Mein Gebet für heute - Kraftquelle in Coronazeiten (3)

Mein Gebet für heute - Kraftquelle in Coronazeiten (3)


# Mein Gebet für heute
Veröffentlicht am Donnerstag, 19. März 2020, 06:00 Uhr

Deutschland macht dicht. Coronaferien für fast alle. Das öffentliche Leben liegt lahm. Das kirchliche Leben damit auch. Was nun? Ich muss in diesen wirklich stillen Passionstagen an Worte von Dominico Squillace denken, die ich in meiner Tageszeitung gelesen habe. Dominico Squillace ist Schulleiter in Mailand. In einem Brief an seine Schüler, die wegen des Virus nun alle zuhause sind, erklärt er einfühlsam den Wert einer Zwangspause:

„Ich kann nicht beurteilen, ob die Schließung der Schulen angemessen war. Was ich Euch aber sagen will, ist: ruhig Blut. Lasst euch nicht von der allgemeinen Hysterie anstecken. Nutzt diese Tage für Spaziergänge, lest ein gutes Buch!“ Noch größer als das Risiko durch das Virus sei „die Vergiftung des gesellschaftlichen Lebens, der menschlichen Beziehungen, die Barbarisierung des zivilen Umgangs.“ Der Schulleiter schlägt seinen Schülern vor, „Die Verlobten“ von Alessandro Manzoni zu lesen. In diesem Roman über die Pest in Mailand im Jahr 1630 sei schon alles enthalten, was die Gesellschaft in diesen Coronatagen präge. „Alles findet man hier: die Gewissheit, das Fremde gefährlich sind, den Streit der Behörden, die Suche nach dem Patienten null, die Verachtung von Fachleuten, die Jagd auf Krankheitsüberträger, die Gerüchte, die verrücktesten Heilmittel, das Hamstern von Lebensmitteln, den Ausnahmezustand...“

Ruhig Blut! Diesen Ratschlag will ich hören und auch dafür will ich beten in diesen Tagen. Vielleicht wäre das ja der Kollateralnutzen der Coronaferien in unserem Land.
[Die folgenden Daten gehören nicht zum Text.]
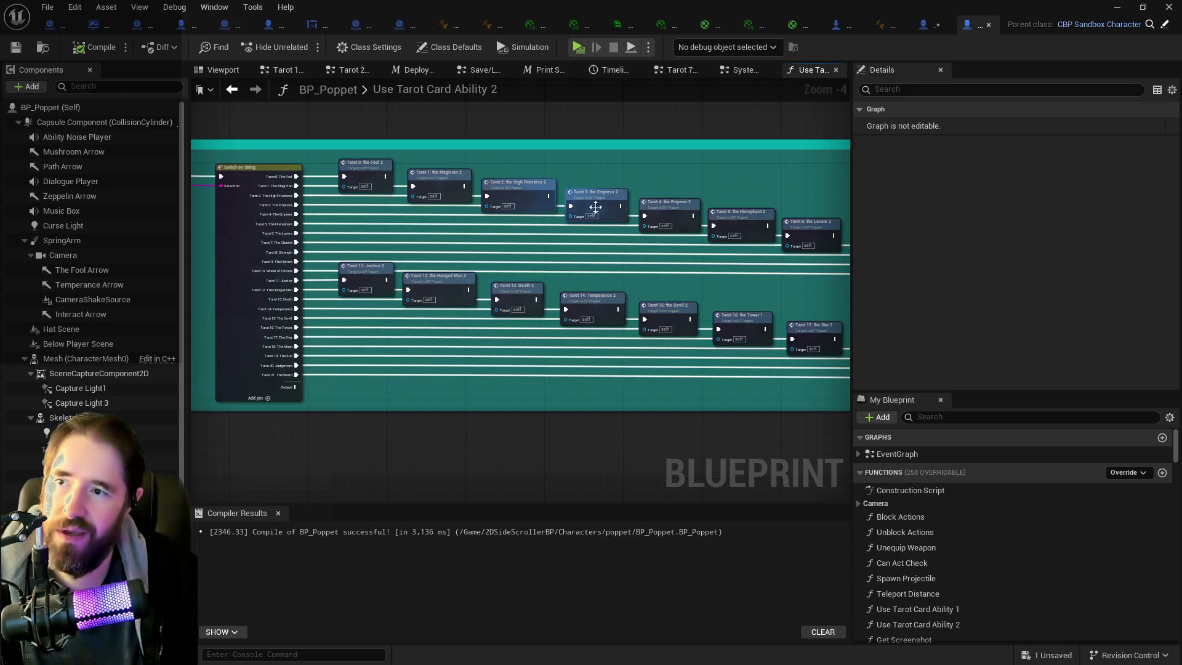
pyautogui.moveTo(641, 314); pyautogui.dragTo(535, 282)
Mal die Systeme runterfahren. Mal alle Überforderungen ablegen. Ungeahnt Zeit finden zum Lesen und Nachdenken, zum Spielen und Kochen, zum Reden mit der Familie und zum Reden mit Gott:

GUTER GOTT,

NIMM UNS DIE ANGST UND DIE HYSTERIE.

LASS UNS ENTSCHLEUNIGUNG ALS GESCHENK ERLEBEN.
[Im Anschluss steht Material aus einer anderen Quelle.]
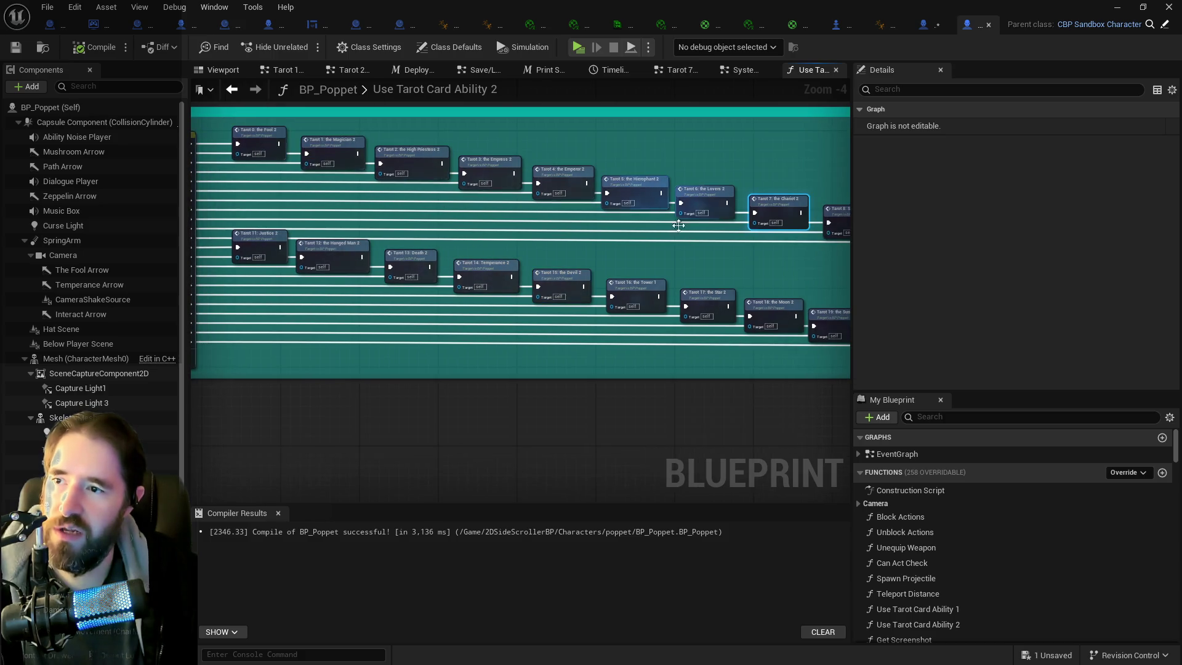
pyautogui.click(739, 69)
HILF, DASS WIR UNS SELBST UND ZUEINADER SAGEN: RUHIG BLUT!

MACH UNS DANKBAR FÜR JEDEN TAG GESUNDHEIT.

LASS UNS NIE VERGESSEN,

DASS DAS LEBEN EIN GESCHENK IST,

DASS WIR STERBEN WERDEN UND NICHT ALLES KONTROLLIEREN KÖNNEN,

DASS DU ALLEIN EWIG BIST,

DASS IM LEBEN SO VIELES UNWICHTIG IST, WAS OFT SO LAUT DAHERKOMMT.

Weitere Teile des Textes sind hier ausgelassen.